You’ve just a course in miracles in, unpacked the boxes, and put everything neatly away (or maybe not). Everything’s new and unfamiliar-the house, stores, school, work…everything. You’ve left your old friends behind but haven’t made new ones yet. In a word: you’re lonely. Realistically, you know it can take months to begin to feel like this is “home,” but in the meantime… what can you do?
Why not join a book club? There are few better places to meet new people than a book discussion group. Book clubs offer an intimate environment where friendships develop and flourish. You’ll find fellow travelers-like-minded people who love to read and discuss books.

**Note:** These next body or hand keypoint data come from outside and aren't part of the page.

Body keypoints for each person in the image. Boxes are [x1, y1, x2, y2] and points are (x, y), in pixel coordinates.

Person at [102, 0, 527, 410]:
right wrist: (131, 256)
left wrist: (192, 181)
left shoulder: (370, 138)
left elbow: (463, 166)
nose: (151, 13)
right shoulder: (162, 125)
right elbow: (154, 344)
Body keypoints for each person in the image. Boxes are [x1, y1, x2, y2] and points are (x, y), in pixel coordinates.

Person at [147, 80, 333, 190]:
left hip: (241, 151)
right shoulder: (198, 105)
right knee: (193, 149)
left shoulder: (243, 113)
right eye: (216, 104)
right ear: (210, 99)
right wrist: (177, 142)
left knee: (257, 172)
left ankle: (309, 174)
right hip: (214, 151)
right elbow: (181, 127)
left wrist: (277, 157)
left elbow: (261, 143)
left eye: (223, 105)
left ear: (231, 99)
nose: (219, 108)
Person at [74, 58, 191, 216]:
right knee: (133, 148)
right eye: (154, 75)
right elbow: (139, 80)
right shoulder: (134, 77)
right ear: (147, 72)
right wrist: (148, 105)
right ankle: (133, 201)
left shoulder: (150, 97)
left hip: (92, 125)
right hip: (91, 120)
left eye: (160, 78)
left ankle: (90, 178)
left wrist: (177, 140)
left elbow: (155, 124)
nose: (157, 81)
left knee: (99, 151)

The terrific thing about book clubs is that you don’t have to struggle to start up a conversation with strangers: book club members have built in conversation starters-their books! If you tend to be on the shy side, no one will push you to talk-others are plenty happy to do so on your behalf. And if you’re gregarious, then there’s plenty to talk about-wonderful, meaty conversations about a subject everyone in the room has in common: the book.
The problem is, of course, finding an existing book club-one willing to take in newcomers-and that’s not always easy. Many clubs meet in private homes. You need an established network of friends to find one-and since you’re new in town, that’s exactly what you don’t have!

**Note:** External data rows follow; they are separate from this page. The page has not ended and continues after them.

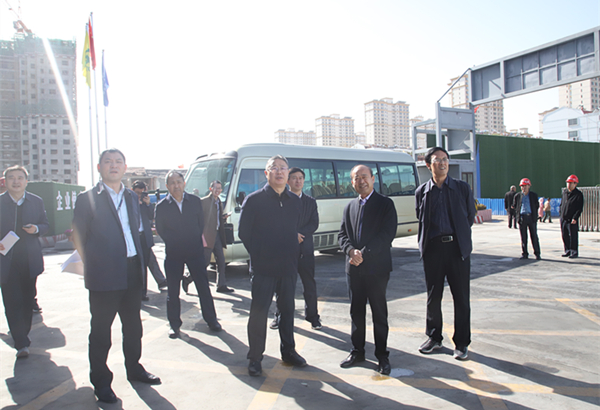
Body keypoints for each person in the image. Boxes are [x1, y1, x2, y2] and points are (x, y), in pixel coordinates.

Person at [72, 149, 161, 404]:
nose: (114, 165)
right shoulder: (87, 198)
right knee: (101, 332)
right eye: (108, 162)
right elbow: (78, 236)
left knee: (133, 326)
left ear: (125, 167)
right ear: (99, 167)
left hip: (132, 270)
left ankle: (134, 368)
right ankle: (101, 382)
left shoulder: (132, 196)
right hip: (104, 275)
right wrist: (96, 264)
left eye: (118, 162)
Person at [238, 155, 307, 377]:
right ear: (266, 173)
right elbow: (244, 233)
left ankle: (289, 352)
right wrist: (260, 255)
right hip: (263, 269)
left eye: (282, 168)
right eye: (274, 168)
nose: (279, 171)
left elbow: (294, 229)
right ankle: (255, 357)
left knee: (287, 312)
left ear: (288, 173)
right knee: (259, 314)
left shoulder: (294, 200)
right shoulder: (254, 200)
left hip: (288, 267)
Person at [415, 147, 475, 361]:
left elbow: (469, 215)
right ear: (428, 165)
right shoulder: (422, 192)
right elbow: (420, 217)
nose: (442, 163)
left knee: (461, 297)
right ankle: (434, 337)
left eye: (445, 159)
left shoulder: (461, 188)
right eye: (437, 160)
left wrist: (459, 237)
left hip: (457, 249)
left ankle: (462, 343)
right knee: (433, 296)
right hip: (433, 249)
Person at [338, 164, 397, 375]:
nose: (361, 181)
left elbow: (387, 234)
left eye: (364, 176)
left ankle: (382, 355)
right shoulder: (349, 207)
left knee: (379, 313)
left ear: (373, 179)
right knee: (356, 312)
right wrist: (350, 251)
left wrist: (363, 254)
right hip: (353, 269)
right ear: (352, 182)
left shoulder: (385, 204)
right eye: (356, 178)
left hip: (377, 269)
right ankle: (357, 351)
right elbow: (342, 235)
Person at [154, 170, 222, 338]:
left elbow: (200, 224)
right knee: (173, 292)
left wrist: (192, 239)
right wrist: (175, 241)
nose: (176, 185)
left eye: (179, 182)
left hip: (195, 251)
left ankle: (211, 320)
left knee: (203, 287)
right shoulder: (161, 206)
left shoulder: (194, 201)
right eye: (172, 183)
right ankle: (174, 324)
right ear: (167, 186)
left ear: (184, 183)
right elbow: (161, 229)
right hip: (174, 254)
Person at [0, 165, 49, 358]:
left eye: (20, 177)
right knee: (12, 301)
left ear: (26, 181)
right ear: (5, 181)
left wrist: (36, 228)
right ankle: (21, 342)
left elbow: (45, 225)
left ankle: (23, 334)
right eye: (11, 178)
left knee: (28, 300)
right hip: (6, 261)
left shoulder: (36, 201)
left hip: (29, 260)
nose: (16, 181)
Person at [270, 167, 321, 331]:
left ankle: (313, 317)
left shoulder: (310, 201)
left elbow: (314, 223)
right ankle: (279, 317)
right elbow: (276, 223)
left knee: (309, 286)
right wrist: (293, 235)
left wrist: (300, 234)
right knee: (283, 288)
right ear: (288, 181)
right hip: (285, 251)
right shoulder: (281, 200)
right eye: (294, 178)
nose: (298, 181)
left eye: (300, 178)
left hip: (305, 251)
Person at [131, 180, 168, 301]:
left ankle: (147, 289)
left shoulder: (145, 204)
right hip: (134, 238)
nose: (139, 196)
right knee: (140, 267)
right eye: (137, 193)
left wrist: (148, 204)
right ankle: (142, 291)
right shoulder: (129, 203)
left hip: (144, 237)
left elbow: (152, 216)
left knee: (148, 263)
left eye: (142, 193)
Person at [201, 180, 233, 293]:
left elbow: (216, 217)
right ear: (211, 189)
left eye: (219, 188)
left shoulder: (219, 201)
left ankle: (221, 285)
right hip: (207, 236)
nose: (218, 190)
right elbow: (199, 219)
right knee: (205, 262)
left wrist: (223, 218)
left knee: (221, 261)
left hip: (217, 235)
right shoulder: (204, 201)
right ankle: (188, 278)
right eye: (215, 188)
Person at [512, 178, 541, 260]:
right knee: (523, 237)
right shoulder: (517, 196)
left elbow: (536, 205)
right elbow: (515, 206)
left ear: (529, 186)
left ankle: (537, 253)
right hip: (522, 217)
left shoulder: (533, 195)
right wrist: (517, 217)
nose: (523, 188)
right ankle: (525, 253)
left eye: (525, 186)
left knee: (534, 236)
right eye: (522, 186)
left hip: (531, 217)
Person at [560, 174, 584, 259]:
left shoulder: (578, 194)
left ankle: (574, 252)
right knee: (565, 235)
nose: (569, 184)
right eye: (568, 183)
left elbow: (579, 208)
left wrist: (575, 217)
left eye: (571, 183)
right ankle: (567, 250)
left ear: (575, 184)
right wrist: (561, 213)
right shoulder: (565, 192)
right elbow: (562, 204)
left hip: (572, 219)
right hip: (563, 218)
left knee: (573, 236)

So where do you go, how do you even begin to search? Below are five good places to start looking. Try any one-or all-of these ideas, and chances are you’ll find a club.
Public libraries are the first place to start. They’re huge sponsors of local book discussion groups. Many sponsor one, two or more groups to accommodate different schedules-clubs that meet midmornings, during lunch hours, evenings, on weekdays or weekends. Some even offer “specialty” book groups according to reading genre: mystery, romance, biography, history, mystery or sci-fi book clubs. Library sponsored groups are open to all comers.
Local Y’s are another place to check. Many have book clubs, although you may need to pony up a membership fee and join the Y before you can join a group.
Bookstores love book clubs, for obvious reasons. Small independent stores or large chains often sponsor their own book clubs…or advise them when new books come on the market. Either way, bookstores frequently keep lists and may be able to put you in touch with a book group.
Churches frequently have book clubs. If you already attend one, great! Check it out. But even if you’re not a churchgoer, or you belong to a different denomination, it may not be a problem: not all church book groups require affiliation. Some church groups read books of a religious nature; others read widely on any subject. It’s worth checking into.
Newcomers Club is national organization with chapters in hundreds of cities and small towns. They’re a great way for new residents to make friends, and many chapters sponsor book clubs as one of their monthly activities. Check the organization’s online directory to see if there’s one near you-and give them a call. Even if the group in your area doesn’t have a book club, you have a ready-made group of newcomers to start one.
Finally, of course, draw on the knowledge of your new acquaintances. Just ask around-neighbors, colleagues at work, parents of your children’s friends, and even their teachers (teachers are big book clubbers). What you’ll find, most likely, are small, private clubs that meet in homes-groups that require an invitation to join…and invitations depend on whether the group wants to add new members or not. Still, get your name out there-and let whatever groups you find out about know that you’re ready, willing, and available.
If you don’t find a book group right away, stick with it. Try not to get discouraged. It may take a little while, but think of this: no one knows precisely, but estimates put the number of book club members in the U.S. somewhere around 10 million-which means you can’t throw a stick without your Golden…or a book club member-somewhere-catching it.